◆ TASK LIST:
a: From the PostGIS merge sort post, return the stretch from "Which, when executed" through "what would happen." verbatim.
b: Condense the paragraph of the PostGIS merge sort post that begins "Which, when executed on my system" into a short bulleted list that keeps its main facts.
c: In the PostGIS merge sort post, which step did the explain output show as the largest time sink, and how long did it take?

Merge sort/postgis performance tweaking?

Israel Brewster <ijbrewster@xxxxxxxxxx> · Fri, 8 Nov 2019 14:27:51 -0900

I have the following query:
SELECT
	read_date,
	to_char(read_date,'YYYY-MM-DD') as text_date,
	CASE WHEN lat_2>lat_1 THEN
		ns_dist*-1
	ELSE
		ns_dist
	END as ns_dist,
	CASE WHEN lon_2>lon_1 THEN
		ew_dist*-1
	ELSE
		ew_dist
	END as ew_dist,
	CASE WHEN alt_2>alt_1 THEN
		(ud_dist*-1)::float
	ELSE
		ud_dist::float
	END as ud_dist,
	lat_e/10::float as lat_e,
	lon_e/10::float as lon_e,
	alt_e/10::float as alt_e,
        CASE WHEN rapid THEN
            1
        ELSE
            0
        END as rapid
FROM
	(SELECT
		g1.read_date as read_date,
		g1.rapid as rapid,
		g1.lat as lat_1,
		g1.lon as lon_1,
		g1.alt as alt_1,
		g2.lat as lat_2,
		g2.lon as lon_2,
		g2.alt as alt_2,
		ST_Distance(ST_SetSRID( ST_Point( g1.lon, g1.lat), 4326)::geography,
					ST_SetSRID( ST_Point( g1.lon, g2.lat), 4326)::geography)/1000 as ns_dist,
		ST_Distance(ST_SetSRID( ST_Point( g1.lon, g1.lat), 4326)::geography,
					ST_SetSRID( ST_Point( g2.lon, g1.lat), 4326)::geography)/1000 as ew_dist,
		g1.alt-g2.alt ud_dist,
		sqrt(g1.lat_e^2+g2.lat_e^2) as lat_e,
		sqrt(g1.lon_e^2+g2.lon_e^2) as lon_e,
		sqrt(g1.alt_e^2+g2.alt_e^2) as alt_e
	FROM gps_data g1
	INNER JOIN gps_data g2 ON g2.read_date=g1.read_date
	WHERE g1.station=%s AND g2.station=%s
	) g3
ORDER BY read_date;

Which, when executed on my system for a particular par of g1.station and g2.station takes about 190ms to run (explain output here: https://explain.depesz.com/s/8Nf9 ). This is not horrible, but when running this query for a dozen stations, it becomes noticeable. As such, I was wondering if I could do better. Looking at that explain output, I noticed that the largest time sink was the Merge Join at 114ms. Some research into that gave me the command "set enable_mergejoin=off” which I tried just for fun to see what would happen.

◆ PROVIDED MATERIAL:
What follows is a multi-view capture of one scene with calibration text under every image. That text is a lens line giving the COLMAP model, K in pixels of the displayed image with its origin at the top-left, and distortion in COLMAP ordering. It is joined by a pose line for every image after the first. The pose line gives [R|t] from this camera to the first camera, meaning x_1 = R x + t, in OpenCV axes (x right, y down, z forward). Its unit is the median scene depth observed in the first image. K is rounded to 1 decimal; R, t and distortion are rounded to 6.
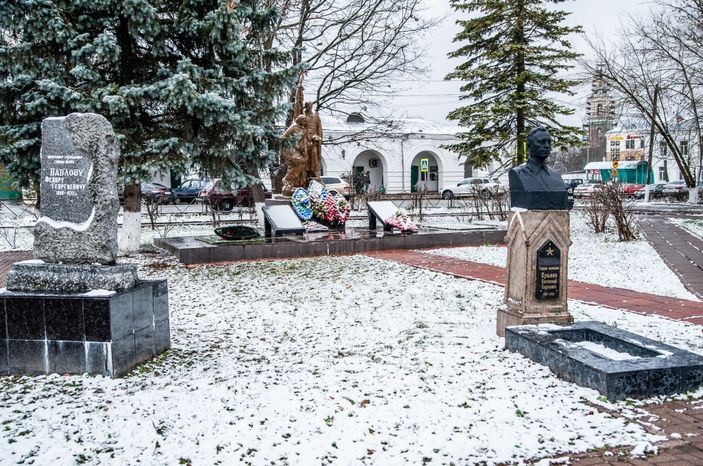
lens RADIAL K [[686.0, 0, 351.5], [0, 686.0, 233.0], [0, 0, 1]] dist [-0.007684, -0.004641]
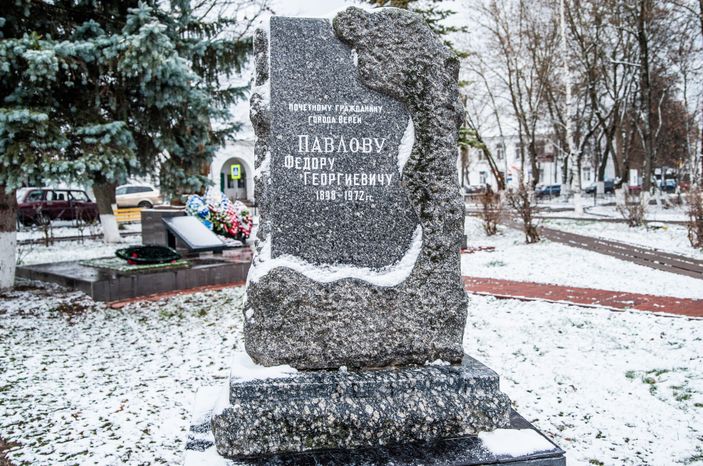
lens RADIAL K [[660.7, 0, 352.9], [0, 660.7, 222.9], [0, 0, 1]] dist [-0.024116, -0.001565]
pose [[0.937651, -0.031863, 0.346114, -0.547194], [0.040580, 0.999015, -0.017967, -0.034411], [-0.345200, 0.030892, 0.938020, 0.626838]]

◆ ANSWERS FOR THIS EXERCISE:
a:
Which, when executed on my system for a particular par of g1.station and g2.station takes about 190ms to run (explain output here: https://explain.depesz.com/s/8Nf9 ). This is not horrible, but when running this query for a dozen stations, it becomes noticeable. As such, I was wondering if I could do better. Looking at that explain output, I noticed that the largest time sink was the Merge Join at 114ms. Some research into that gave me the command "set enable_mergejoin=off” which I tried just for fun to see what would happen.

b:
- For one pair of g1.station and g2.station, the query takes about 190ms (explain output: https://explain.depesz.com/s/8Nf9).
- That time is acceptable for one pair but becomes noticeable across a dozen stations, so the poster looked for improvements.
- The explain output showed the Merge Join as the largest time sink, at 114ms.
- Research turned up the command "set enable_mergejoin=off", which the poster tried to see what would happen.

c: The Merge Join, at 114ms.